◆ Passage to read:
Central American migrants gather in an area designated for them to set up their tents in Tijuana, Mexico, Nov. 21, 2018.

Mexico's incoming government denied a report Saturday that it planned to allow asylum seekers to wait in the country while their claims move through U.S. immigration courts, one of several options the Trump administration has been pursuing in negotiations for months.

"There is no agreement of any sort between the incoming Mexican government and the U.S. government,'' future Interior Minister Olga Sanchez said in a statement.

Hours earlier, The Washington Post quoted her as saying that the incoming administration of Andres Manuel Lopez Obrador had agreed to allow migrants to stay in Mexico as a "short-term solution'' while the U.S. considered their applications for asylum. Lopez Obrador will take office Dec. 1.

The statement shared with The Associated Press said the future government's principal concern related to the migrants was their well-being while in Mexico. Sanchez said the government did not plan for Mexico to become a "third safe country.''

The Post reported Saturday that the administration of U.S. President Donald Trump had won support from the Mexican president-elect's team for a plan dubbed "Remain in Mexico.''

Central American migrants arrive in a bus at a shelter for migrants in Tijuana, Mexico, Nov. 20, 2018.
Central American migrants arrive in a bus at a shelter for migrants in Tijuana, Mexico, Nov. 20, 2018.

The newspaper also quoted Sanchez as saying: "For now, we have agreed to this policy of Remain in Mexico.''

Sanchez did not explain in the statement why the Post had quoted her as saying there had been agreement.

The White House did not immediately respond to requests for comment.

U.S. officials have said for months that they were working with Mexico to find solutions for what they have called a border crisis.

Approximately 5,000 Central American migrants have arrived in recent days at Tijuana, just south of California, after making their way through Mexico via caravans.

Tijuana Mayor Juan Manuel Gastelum on Friday declared a humanitarian crisis in his border city, which is struggling to accommodate the influx. Most of the migrants are camped inside a sports complex, where they face long wait times for food and bathrooms.

Julieta Vences, a congresswoman with Lopez Obrador's Morena party who is also president of Mexico's congressional migrant affairs commission, told the AP that incoming Foreign Minister Marcelo Ebrard had been discussing with U.S. officials how to handle a deluge of asylum claims at the border.

"They're going to have to open the borders [for the migrants] to put in the request,'' Vences said. "They will also give us dates, on what terms they will receive the [asylum] requests and in the case that they are not beneficiaries of this status, they will have to return here,'' Vences said.

She spoke to the AP after a visit to the crowded sports complex in Tijuana.

Dataset records:
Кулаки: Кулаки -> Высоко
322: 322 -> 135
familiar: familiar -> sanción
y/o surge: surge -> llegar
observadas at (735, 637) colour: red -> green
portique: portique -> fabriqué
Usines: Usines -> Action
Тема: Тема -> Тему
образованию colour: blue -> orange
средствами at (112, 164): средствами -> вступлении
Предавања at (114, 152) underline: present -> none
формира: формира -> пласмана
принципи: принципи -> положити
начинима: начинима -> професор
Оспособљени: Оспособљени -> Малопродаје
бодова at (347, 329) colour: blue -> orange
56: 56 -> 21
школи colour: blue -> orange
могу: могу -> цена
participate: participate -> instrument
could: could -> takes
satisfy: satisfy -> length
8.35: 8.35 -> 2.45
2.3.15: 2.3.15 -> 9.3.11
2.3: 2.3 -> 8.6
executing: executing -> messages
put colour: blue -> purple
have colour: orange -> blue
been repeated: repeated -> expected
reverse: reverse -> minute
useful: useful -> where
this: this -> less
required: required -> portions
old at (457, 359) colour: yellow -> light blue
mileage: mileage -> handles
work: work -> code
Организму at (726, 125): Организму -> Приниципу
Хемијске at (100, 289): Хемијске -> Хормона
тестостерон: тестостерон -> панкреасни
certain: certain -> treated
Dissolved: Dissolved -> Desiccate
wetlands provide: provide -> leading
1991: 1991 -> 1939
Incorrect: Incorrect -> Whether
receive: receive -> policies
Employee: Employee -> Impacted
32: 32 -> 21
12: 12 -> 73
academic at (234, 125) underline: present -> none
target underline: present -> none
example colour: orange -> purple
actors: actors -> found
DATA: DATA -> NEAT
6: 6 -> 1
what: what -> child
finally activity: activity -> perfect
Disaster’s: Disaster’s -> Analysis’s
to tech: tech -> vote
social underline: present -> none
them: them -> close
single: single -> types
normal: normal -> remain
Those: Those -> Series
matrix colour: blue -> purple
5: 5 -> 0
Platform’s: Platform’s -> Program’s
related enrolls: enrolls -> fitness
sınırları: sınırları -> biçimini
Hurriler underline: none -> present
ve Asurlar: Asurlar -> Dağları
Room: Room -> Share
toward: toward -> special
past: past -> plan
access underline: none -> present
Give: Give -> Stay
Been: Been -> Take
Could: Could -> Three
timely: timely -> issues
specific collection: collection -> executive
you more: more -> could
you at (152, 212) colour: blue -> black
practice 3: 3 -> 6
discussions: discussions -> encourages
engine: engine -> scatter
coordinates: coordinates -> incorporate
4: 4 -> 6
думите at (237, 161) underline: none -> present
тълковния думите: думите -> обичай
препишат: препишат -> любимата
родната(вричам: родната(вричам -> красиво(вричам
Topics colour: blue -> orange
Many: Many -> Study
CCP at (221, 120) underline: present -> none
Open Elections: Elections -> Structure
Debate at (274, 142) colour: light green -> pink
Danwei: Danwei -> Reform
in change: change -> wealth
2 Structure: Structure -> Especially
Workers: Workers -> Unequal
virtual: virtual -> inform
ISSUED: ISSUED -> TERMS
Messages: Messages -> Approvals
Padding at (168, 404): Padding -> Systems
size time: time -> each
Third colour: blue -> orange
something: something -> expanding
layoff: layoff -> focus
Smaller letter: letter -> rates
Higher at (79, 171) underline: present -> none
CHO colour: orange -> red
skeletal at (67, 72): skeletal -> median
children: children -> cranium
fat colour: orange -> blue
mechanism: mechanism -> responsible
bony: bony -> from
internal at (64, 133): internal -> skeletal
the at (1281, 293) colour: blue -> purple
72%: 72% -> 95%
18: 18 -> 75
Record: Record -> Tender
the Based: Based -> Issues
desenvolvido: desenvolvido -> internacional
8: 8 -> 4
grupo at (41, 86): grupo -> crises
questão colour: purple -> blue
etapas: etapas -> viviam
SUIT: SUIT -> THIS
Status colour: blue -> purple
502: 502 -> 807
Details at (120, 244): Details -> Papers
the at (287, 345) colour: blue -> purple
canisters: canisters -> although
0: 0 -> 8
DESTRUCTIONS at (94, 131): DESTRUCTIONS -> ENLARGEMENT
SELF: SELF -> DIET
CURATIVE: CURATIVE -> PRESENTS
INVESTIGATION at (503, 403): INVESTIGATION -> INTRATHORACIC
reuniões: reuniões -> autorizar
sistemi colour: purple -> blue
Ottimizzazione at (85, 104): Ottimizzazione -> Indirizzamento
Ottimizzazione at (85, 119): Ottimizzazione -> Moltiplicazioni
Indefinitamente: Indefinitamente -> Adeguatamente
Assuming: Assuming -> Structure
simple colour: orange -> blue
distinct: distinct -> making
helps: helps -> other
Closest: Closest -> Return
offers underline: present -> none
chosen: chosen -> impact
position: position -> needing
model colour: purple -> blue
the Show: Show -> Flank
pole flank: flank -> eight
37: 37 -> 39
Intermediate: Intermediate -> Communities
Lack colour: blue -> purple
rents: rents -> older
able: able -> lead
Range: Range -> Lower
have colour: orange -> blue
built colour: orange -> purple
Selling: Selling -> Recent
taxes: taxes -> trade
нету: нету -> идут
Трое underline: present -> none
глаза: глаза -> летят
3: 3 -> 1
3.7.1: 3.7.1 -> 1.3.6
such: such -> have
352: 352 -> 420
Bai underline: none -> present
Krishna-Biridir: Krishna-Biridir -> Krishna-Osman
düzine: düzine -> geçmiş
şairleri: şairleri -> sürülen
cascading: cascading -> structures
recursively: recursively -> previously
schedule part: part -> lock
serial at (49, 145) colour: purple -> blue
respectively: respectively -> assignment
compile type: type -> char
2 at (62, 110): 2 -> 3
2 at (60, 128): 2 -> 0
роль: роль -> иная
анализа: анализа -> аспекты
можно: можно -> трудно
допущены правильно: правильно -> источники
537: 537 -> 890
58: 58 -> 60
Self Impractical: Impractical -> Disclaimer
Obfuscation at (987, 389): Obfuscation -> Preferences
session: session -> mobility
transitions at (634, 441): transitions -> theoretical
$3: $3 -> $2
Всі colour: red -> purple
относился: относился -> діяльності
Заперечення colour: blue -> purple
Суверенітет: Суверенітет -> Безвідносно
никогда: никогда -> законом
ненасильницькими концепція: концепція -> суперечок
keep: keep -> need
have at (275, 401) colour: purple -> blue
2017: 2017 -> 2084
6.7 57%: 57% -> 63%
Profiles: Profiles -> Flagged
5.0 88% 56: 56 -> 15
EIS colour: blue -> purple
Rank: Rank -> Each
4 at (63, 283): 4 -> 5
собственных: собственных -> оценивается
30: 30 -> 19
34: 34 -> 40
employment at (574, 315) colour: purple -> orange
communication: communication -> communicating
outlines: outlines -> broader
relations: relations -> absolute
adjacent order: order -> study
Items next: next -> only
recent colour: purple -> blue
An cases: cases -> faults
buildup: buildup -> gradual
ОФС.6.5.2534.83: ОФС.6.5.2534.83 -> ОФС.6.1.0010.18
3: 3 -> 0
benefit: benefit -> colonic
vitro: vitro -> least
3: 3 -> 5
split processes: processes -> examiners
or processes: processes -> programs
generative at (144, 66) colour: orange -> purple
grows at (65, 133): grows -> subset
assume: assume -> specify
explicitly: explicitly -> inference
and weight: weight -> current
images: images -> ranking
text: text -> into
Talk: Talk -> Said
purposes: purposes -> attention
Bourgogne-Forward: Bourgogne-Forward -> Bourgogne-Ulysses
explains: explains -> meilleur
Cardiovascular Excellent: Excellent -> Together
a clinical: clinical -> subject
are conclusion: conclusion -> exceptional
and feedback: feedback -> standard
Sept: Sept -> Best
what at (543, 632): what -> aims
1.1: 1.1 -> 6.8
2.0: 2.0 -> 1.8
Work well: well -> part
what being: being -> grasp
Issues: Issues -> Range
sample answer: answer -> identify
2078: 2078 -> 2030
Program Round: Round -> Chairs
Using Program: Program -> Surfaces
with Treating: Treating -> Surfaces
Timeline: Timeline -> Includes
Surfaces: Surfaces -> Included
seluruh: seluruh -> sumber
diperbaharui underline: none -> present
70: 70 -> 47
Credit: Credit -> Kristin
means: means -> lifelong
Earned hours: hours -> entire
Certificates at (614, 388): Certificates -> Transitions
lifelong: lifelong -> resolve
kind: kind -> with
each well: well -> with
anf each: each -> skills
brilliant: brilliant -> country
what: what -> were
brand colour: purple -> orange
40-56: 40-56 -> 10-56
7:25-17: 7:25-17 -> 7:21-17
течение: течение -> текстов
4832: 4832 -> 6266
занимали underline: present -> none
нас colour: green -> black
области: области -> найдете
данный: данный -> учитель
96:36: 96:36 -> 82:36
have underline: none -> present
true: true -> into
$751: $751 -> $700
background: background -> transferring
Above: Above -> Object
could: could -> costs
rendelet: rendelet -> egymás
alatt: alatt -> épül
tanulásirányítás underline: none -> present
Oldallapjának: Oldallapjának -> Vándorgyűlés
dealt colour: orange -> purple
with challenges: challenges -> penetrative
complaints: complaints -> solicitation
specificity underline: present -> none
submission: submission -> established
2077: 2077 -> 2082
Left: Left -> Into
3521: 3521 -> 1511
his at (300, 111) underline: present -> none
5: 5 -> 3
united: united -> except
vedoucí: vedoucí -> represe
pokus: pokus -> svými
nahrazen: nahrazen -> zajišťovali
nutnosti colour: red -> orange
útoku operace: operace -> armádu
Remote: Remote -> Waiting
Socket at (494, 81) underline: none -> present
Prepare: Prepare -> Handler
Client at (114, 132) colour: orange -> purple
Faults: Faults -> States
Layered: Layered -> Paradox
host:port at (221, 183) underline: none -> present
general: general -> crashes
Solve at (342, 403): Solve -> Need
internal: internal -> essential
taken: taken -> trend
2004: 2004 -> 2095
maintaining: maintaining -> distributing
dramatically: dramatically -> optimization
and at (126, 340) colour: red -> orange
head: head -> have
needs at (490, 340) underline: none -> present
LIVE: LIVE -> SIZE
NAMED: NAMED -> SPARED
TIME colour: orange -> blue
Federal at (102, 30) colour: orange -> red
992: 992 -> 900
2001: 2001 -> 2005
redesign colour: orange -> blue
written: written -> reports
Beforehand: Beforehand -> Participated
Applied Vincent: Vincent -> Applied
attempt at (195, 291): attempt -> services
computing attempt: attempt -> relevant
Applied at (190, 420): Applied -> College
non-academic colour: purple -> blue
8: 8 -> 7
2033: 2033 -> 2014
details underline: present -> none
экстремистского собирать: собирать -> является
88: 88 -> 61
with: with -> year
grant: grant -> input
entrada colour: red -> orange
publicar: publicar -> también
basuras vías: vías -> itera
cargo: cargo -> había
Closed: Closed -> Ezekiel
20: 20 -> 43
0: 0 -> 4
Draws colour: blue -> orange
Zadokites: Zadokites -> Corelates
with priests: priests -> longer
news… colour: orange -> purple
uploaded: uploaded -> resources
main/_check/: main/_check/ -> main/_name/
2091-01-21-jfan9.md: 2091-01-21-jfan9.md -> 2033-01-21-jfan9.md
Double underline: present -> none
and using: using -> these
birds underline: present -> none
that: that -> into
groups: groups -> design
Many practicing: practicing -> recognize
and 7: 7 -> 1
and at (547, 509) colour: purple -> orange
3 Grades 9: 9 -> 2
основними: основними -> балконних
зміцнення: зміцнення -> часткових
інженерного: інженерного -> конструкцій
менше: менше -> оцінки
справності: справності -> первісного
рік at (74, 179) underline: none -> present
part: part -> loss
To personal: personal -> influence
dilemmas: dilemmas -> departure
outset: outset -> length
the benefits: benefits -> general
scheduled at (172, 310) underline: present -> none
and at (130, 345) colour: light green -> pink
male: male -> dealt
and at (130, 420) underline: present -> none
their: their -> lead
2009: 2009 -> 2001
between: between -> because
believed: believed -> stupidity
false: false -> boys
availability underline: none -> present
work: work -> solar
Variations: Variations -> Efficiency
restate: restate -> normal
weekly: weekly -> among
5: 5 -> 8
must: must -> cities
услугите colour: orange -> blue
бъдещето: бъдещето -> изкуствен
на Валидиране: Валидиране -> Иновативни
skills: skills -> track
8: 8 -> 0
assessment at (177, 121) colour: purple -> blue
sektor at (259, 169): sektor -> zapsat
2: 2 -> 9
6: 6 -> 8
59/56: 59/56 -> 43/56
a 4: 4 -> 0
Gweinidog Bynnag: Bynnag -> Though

◆ What is needed:
From the article on Mexico's asylum stance, write out word for word the stretch that starts at the words "Approximately 5,000 Central" and ends after "food and bathrooms.". The records were taken from a separate source and have no connection to the article.

◆ Exercise response:
Approximately 5,000 Central American migrants have arrived in recent days at Tijuana, just south of California, after making their way through Mexico via caravans.

Tijuana Mayor Juan Manuel Gastelum on Friday declared a humanitarian crisis in his border city, which is struggling to accommodate the influx. Most of the migrants are camped inside a sports complex, where they face long wait times for food and bathrooms.